A while ago, it was announced that German powerhouses Daimler and BMW had agreed to merge their mobility operations into one distinct business in order to stick it to Uber. Now , we have some different news, and nobody is quite sure what it means for the merge.
Parent company of Mercedes-Benz, Daimler, has announced the decision to split itself up into three independent companies. The giant automaker listed the need to make itself fit for the future and keep pace with the tech industry as the primary reasons behind the decision.
The three companies will essentially focus on Mercedes-Benz, Trucks and Mobility. So, perhaps we'll still get that dream partnership we've all been hoping for.
Dubbed PROJECT FUTURE, the company restructuring will result in Mercedes-Benz, Daimler's truck division and Daimler's mobility division all becoming their own independent entities. Chances are that the changes will only come into effect in January 2020, but this is basically what it entails:
• Mercedes-Benz cars and vans will all belong to Mercedes-Benz AG.
• Commercial truck and bus operations will all be rolled into Daimler Truck AG.
• The financial services division will merge with the mobility operation to become Daimler Mobility AG.
• All three companies will still belong to Daimler AG.
The idea is that by splitting these three different pursuits into their own companies, Daimler hopes to create more entrepreneurial freedom, stronger market / customer focus and the ability to enter into faster, more flexible partnerships.
It's a smart move in the long run, no matter how the stock market reacts right now. Not only could the splitting of Daimler aid in luring in new and exciting talent, but it would make each individual company attractive to different investors as well. Investors who would want to know exactly where their money is going to be used. If the investor has no real interest in trucks, but is interested in mobility plays, for example, this split allows for that clearer option. And, needless to say, it allows for each company to sink or swim based upon its own merit – instead of burdening the entire brand as a whole.
Global automakers are now facing bigger responsibilities than ever before. They have an unprecedented responsibility to the customer, the shareholders and more noticeably – the environment.
The types of decisions being made by Daimler, and others, may be a sign that yes – the industry is willing to adapt and change on a deeper level than ever before. Of course, it isn't going to please everybody, but the gloom prophets will no doubt come around sooner or later.
We recently wrote about Geely, the Chinese automaker which also owns Volvo, becoming the largest single shareholder in Daimler. The initial response is certainly – Mercedes-Benz? Made In China? Followed by something akin to a panic attack. And that's perfectly reasonable. But, there are a number of good reasons for this.

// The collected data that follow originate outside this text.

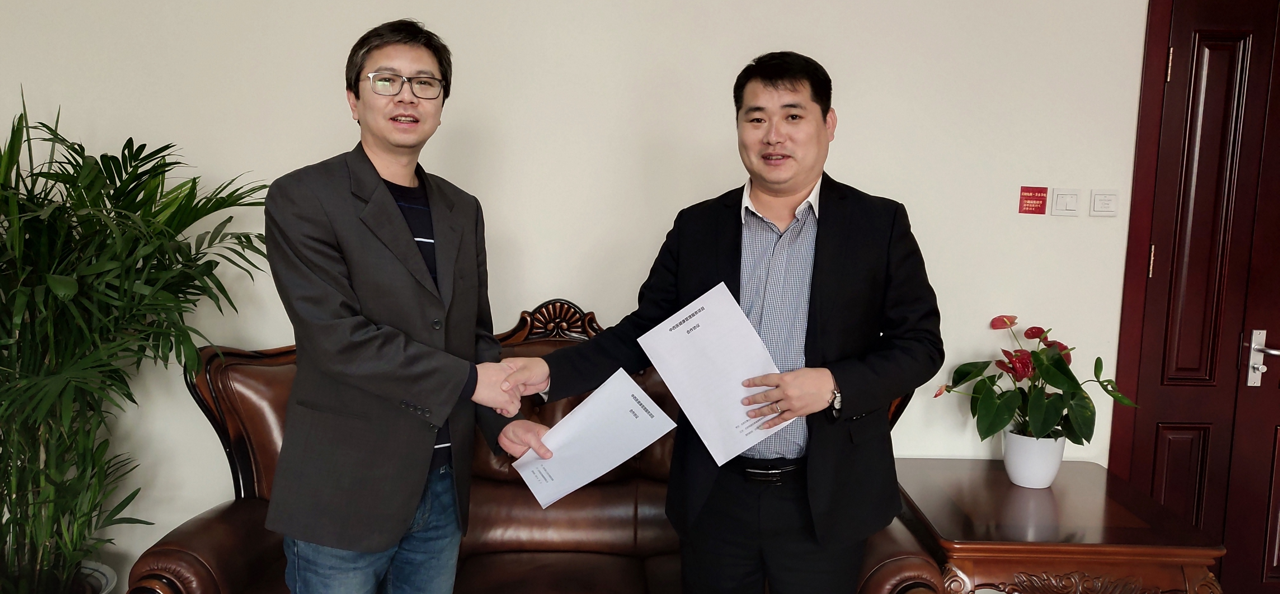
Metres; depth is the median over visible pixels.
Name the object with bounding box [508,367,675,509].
paper
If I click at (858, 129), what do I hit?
wall
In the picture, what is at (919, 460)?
side table
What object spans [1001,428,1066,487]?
flower pot
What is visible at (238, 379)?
leather sofa
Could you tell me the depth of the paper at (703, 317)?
2.09 m
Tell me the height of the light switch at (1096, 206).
0.080 m
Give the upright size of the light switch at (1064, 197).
0.082 m
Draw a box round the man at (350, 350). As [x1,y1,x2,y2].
[262,16,558,593]
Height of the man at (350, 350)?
1.716 m
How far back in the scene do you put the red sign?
3.00 m
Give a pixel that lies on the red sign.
(1039, 199)
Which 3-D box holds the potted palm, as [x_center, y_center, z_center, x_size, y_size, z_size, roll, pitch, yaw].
[-1.513,0.202,2.489,1.191,1.404,1.112,1,7,0]
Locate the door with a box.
[1111,0,1279,593]
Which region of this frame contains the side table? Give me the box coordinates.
[889,457,1228,593]
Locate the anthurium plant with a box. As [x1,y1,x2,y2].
[927,313,1139,448]
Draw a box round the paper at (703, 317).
[637,280,790,465]
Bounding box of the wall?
[0,0,1166,588]
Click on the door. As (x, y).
(1180, 475)
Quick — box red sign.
[1017,185,1048,214]
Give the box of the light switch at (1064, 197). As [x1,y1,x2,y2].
[1051,187,1081,215]
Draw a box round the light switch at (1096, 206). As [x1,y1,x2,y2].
[1088,189,1119,216]
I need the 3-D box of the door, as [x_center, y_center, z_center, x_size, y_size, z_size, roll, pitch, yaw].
[2.127,0.060,3.061,1.139,2.112,0.116,1,7,0]
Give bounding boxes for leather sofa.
[123,297,956,593]
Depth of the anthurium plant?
2.75 m
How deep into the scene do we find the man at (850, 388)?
2.13 m
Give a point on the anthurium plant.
(1003, 415)
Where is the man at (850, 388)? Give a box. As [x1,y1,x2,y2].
[492,54,940,593]
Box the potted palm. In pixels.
[0,91,269,593]

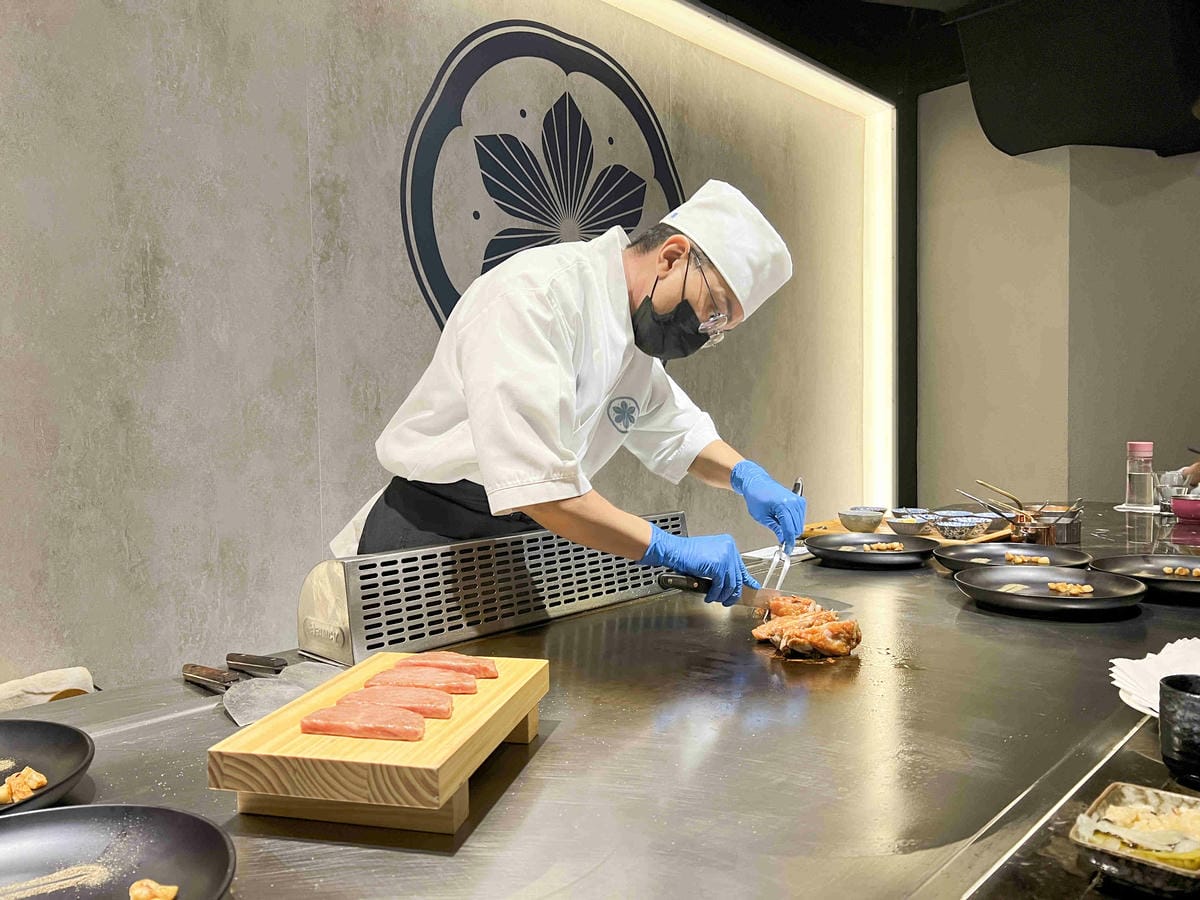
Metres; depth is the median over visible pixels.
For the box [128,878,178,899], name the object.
food piece
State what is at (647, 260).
man
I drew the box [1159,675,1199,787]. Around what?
black cup
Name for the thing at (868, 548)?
food
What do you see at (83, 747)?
black plate
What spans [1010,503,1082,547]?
pot
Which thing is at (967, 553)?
black plate
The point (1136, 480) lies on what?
bottle
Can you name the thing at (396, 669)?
meat slice
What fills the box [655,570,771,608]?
knife
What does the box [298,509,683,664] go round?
metal vent
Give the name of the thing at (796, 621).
meat
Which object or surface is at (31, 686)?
towel
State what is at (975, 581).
black plate
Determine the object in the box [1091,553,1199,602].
black plate
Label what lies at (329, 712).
meat slice
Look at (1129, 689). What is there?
napkin stack
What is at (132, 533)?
wall
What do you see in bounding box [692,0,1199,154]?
ceiling
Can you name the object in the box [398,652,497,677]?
meat slice
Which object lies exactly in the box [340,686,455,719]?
meat slice
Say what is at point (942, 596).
counter
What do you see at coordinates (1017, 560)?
food
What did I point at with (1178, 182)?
wall
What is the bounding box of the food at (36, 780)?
[0,767,47,803]
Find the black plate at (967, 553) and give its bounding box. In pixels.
[932,543,1091,574]
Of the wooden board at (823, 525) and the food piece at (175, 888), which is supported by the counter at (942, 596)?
the wooden board at (823, 525)
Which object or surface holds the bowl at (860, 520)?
on the wooden board at (823, 525)
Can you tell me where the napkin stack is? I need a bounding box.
[1109,636,1199,720]
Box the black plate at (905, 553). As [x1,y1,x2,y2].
[806,534,936,569]
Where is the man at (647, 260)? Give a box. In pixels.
[332,179,808,606]
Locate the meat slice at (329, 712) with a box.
[300,703,424,739]
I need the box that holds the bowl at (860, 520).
[837,507,884,531]
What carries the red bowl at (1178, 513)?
on the counter at (942, 596)
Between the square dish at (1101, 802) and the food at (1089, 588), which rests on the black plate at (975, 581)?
the food at (1089, 588)
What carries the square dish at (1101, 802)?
on the counter at (942, 596)
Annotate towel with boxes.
[0,666,94,711]
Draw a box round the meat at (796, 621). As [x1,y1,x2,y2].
[748,593,860,659]
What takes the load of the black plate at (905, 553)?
on the counter at (942, 596)
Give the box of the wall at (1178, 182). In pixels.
[915,85,1199,513]
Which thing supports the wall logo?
attached to the wall at (132, 533)
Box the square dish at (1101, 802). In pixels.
[1070,782,1199,894]
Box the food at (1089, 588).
[1048,581,1092,596]
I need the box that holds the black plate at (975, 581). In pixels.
[952,564,1147,618]
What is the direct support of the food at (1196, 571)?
on the black plate at (1154, 558)
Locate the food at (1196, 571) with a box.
[1160,564,1198,577]
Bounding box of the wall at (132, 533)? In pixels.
[0,0,880,694]
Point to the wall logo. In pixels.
(522, 114)
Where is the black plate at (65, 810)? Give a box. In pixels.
[0,802,235,899]
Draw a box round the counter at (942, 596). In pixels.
[0,504,1199,897]
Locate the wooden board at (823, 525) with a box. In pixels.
[800,516,1012,547]
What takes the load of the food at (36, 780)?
on the black plate at (83, 747)
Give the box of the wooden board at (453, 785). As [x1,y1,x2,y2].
[207,654,552,836]
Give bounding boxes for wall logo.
[400,18,687,332]
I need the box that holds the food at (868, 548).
[861,541,905,551]
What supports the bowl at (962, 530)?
on the wooden board at (823, 525)
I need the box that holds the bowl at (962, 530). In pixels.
[929,514,990,539]
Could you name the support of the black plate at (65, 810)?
on the counter at (942, 596)
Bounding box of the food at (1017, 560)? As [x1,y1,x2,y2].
[1004,552,1051,565]
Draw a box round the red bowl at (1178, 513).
[1171,495,1199,521]
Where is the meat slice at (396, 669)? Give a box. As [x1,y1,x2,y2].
[366,667,478,695]
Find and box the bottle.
[1124,440,1154,510]
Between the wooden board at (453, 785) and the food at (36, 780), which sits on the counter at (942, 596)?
the wooden board at (453, 785)
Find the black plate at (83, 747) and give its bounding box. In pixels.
[0,718,93,820]

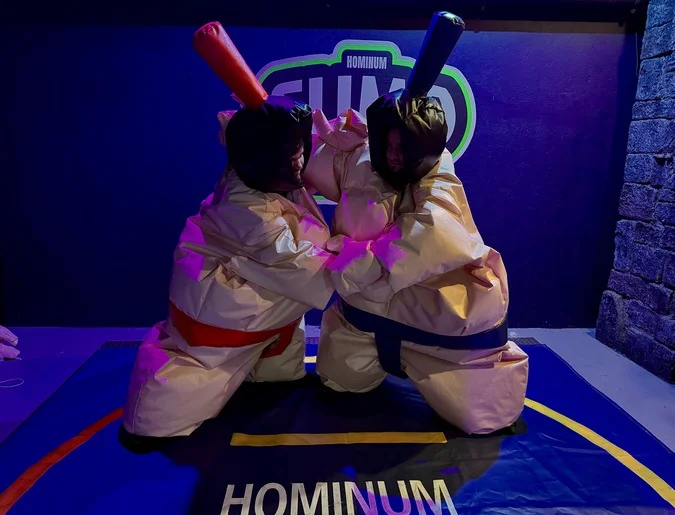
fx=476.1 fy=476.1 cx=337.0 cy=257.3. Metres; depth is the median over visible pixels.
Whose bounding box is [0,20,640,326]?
blue wall
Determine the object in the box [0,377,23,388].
white cord
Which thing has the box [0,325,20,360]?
cloth
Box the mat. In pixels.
[0,341,674,514]
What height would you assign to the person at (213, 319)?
1.744 m
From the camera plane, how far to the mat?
2.00 m
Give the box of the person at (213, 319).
[117,24,333,451]
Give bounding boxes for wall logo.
[253,38,475,202]
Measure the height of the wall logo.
1.117 m
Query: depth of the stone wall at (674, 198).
3.05 m
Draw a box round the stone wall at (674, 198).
[595,0,674,381]
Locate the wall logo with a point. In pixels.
(321, 78)
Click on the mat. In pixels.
(319, 447)
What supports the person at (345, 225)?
on the mat
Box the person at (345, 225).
[309,13,528,434]
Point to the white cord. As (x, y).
(16, 385)

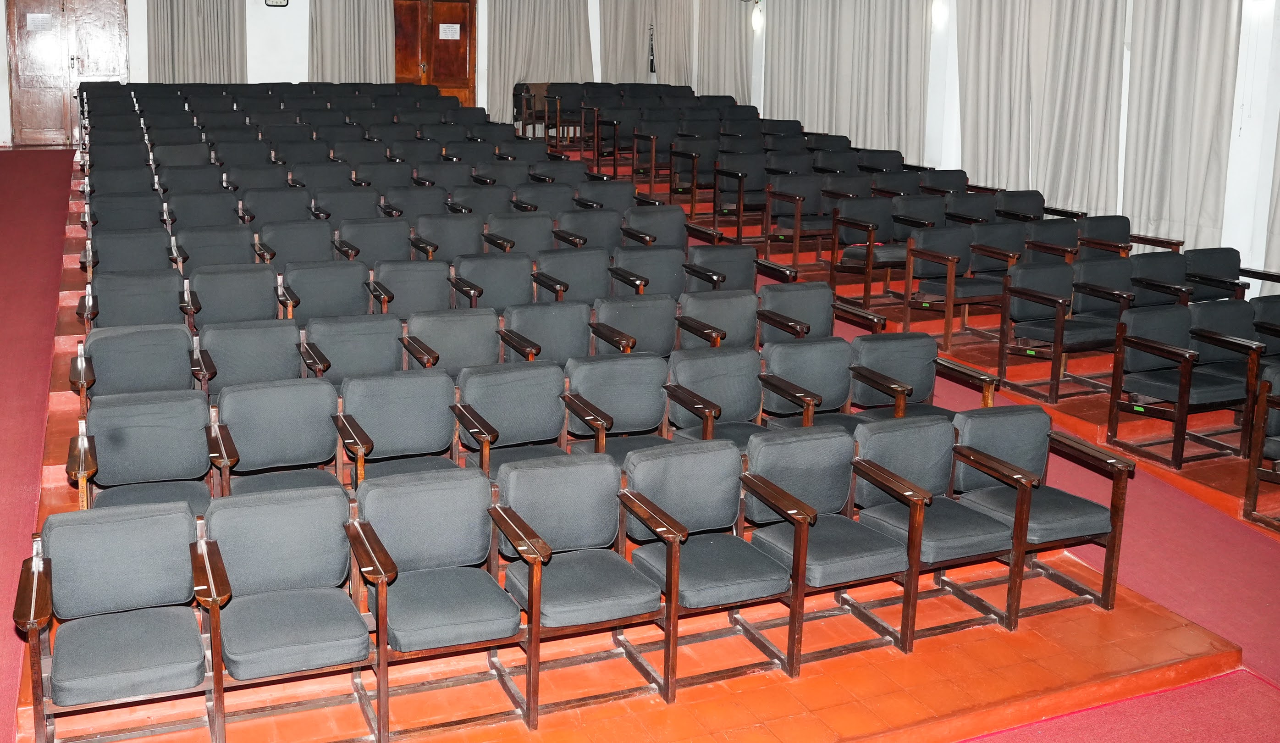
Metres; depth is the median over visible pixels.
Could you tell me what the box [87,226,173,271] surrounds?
chair
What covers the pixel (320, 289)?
chair
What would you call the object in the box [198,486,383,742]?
chair
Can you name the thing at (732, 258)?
chair
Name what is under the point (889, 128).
curtain
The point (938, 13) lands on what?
wall lamp
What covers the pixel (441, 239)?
chair
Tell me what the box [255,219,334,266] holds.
chair
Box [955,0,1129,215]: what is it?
curtain
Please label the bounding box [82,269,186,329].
chair
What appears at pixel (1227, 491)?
right floor
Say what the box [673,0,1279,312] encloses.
right wall
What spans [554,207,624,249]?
chair
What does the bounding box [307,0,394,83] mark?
curtain
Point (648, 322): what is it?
chair
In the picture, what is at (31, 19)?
paper notice
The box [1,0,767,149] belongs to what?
back wall
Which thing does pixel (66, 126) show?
double door
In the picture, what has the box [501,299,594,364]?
chair
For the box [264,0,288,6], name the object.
wall clock
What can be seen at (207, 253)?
chair
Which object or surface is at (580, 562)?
chair
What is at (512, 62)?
curtain
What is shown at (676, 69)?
curtain
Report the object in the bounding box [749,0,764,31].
wall lamp
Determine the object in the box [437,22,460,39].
paper sign
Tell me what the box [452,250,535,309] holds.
chair
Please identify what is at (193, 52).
curtain
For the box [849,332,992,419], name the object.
chair
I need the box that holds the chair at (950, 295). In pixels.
[905,229,1016,351]
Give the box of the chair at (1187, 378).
[1107,304,1254,467]
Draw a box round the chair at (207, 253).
[176,224,259,267]
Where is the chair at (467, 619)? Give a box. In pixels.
[353,466,530,742]
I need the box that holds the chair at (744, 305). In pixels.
[676,286,761,348]
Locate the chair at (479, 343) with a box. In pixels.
[404,308,502,375]
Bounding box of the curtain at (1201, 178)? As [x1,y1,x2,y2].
[1123,0,1243,250]
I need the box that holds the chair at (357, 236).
[336,216,414,264]
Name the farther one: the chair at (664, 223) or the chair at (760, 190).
the chair at (760, 190)
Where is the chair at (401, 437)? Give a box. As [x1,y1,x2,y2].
[336,370,464,484]
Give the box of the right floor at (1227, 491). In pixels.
[546,134,1277,541]
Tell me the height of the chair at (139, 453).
0.723 m
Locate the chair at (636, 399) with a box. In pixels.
[562,353,673,461]
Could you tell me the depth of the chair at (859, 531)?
4.37 m
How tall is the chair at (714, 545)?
0.765 m
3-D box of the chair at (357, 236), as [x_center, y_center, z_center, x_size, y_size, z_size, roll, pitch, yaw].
[-1.203,0.007,8.131,0.568,0.744,0.510,-4,11,-22]
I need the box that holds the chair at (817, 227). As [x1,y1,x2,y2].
[764,175,835,264]
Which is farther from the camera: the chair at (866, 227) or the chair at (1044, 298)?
the chair at (866, 227)
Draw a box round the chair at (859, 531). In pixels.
[744,424,916,664]
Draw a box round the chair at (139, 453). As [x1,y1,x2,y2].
[67,389,217,514]
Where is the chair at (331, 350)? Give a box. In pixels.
[303,314,409,380]
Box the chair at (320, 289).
[283,259,374,320]
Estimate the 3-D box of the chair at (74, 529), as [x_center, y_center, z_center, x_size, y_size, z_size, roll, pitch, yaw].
[-1.314,1.131,3.501,0.551,0.731,0.538,-4,11,-22]
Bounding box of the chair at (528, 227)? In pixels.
[486,210,557,254]
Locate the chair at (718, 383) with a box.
[664,347,772,447]
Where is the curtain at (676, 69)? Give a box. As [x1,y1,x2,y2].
[599,0,693,85]
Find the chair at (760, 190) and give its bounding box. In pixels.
[712,159,771,239]
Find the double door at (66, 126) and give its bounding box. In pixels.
[5,0,129,143]
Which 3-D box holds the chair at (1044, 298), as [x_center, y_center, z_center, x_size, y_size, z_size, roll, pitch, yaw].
[3.272,0.385,7.120,0.610,0.776,0.542,-4,11,-22]
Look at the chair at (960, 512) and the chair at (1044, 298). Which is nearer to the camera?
the chair at (960, 512)
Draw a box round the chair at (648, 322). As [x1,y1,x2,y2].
[590,292,678,356]
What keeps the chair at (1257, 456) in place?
on the right floor at (1227, 491)
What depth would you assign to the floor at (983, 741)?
4.73 m
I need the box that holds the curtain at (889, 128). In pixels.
[764,0,933,160]
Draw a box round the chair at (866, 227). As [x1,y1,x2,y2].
[828,195,908,301]
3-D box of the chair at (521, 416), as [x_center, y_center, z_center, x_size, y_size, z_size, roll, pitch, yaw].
[-0.106,0.801,5.049,0.549,0.723,0.505,-4,11,-22]
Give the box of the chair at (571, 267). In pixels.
[536,246,611,301]
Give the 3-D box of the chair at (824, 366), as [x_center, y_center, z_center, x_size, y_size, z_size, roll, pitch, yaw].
[1.377,0.712,5.684,0.582,0.700,0.495,-4,11,-22]
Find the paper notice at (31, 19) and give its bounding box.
[26,12,52,30]
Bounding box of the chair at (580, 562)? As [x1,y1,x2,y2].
[490,452,677,719]
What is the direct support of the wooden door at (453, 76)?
in the back wall at (2, 79)
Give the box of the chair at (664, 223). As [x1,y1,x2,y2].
[622,204,688,247]
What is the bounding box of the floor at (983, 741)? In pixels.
[0,139,1279,742]
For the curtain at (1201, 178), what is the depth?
8.49 m
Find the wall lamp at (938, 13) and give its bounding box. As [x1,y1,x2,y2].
[930,0,948,27]
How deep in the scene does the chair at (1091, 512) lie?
4.71 m
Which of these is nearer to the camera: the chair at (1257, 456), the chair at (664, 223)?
the chair at (1257, 456)
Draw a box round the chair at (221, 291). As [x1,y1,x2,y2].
[187,263,283,327]
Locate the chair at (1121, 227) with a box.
[1080,216,1183,256]
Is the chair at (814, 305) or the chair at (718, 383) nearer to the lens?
the chair at (718, 383)
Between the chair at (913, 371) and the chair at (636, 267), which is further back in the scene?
the chair at (636, 267)
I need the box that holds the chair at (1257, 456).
[1243,364,1279,533]
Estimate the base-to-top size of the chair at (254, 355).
0.683 m
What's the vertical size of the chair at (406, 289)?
0.740 m
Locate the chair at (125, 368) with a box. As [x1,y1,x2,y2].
[71,323,197,405]
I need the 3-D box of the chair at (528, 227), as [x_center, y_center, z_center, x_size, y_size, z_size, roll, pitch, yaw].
[-0.148,-0.036,8.453,0.582,0.749,0.503,-4,11,-22]
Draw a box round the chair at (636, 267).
[611,246,689,298]
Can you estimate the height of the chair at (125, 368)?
0.674 m
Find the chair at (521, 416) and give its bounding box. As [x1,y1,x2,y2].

The Chinese government has piled an immense amount of pressure onto the automotive industry to ensure the lowering – and eventual eradication – of fossil fuel emissions in the next couple of years. Cars need to go electric, and Geely needed access to Mercedes-Benz technology in order to achieve this goal as soon as possible.
The German giant, Daimler, in partnership with Chinese-owned automaker BAIC, is currently one of the biggest producers of vehicles in China, and of course, it isn't the only company looking to shake things up.
We've recently seen Waymo partner with Jaguar to build self-driving electric vehicles, following GMs investment in Lyft to do the same.
American car manufacturer, Ford, has also gotten on board. Previously, we've seen the birth of Ford Smart Mobility LLC – a company focused on tech services such as bike and ride-sharing. The company partnered with Chinese Zotye to develop ride-hailing services in China.
Last week, the company launched a new entity called Ford Autonomous Vehicles LLC and announced further plans to restructure its entire global business model.
The auto industry is evolving at breakneck speed, whether by choice or necessity. We've seen this with the growing demand for fully electric and hybrid vehicles all across the globe, with companies such as Tesla, Nissan and BMW paving the way.
Over the last couple of years, we've seen the rise of new and exciting business models, such as the ride-hailing and ride-sharing services, Uber or Taxify. These companies have all but annihilated the traditional meter-taxi business, and even more upstarts continue to innovate and push the industry onward into different directions.
In a few years, we may even witness a complete shift in car ownership as a whole, as more and more people opt for different models.
Even the autonomous (self-driving) cars – which everybody seems to be working on – are beginning to gain a bit of traction. While most of us still don't trust them, we're nevertheless interested in what could happen, and this is all thanks to the work being done in Silicon Valley.
Daimler will need to follow suit in order to better compete.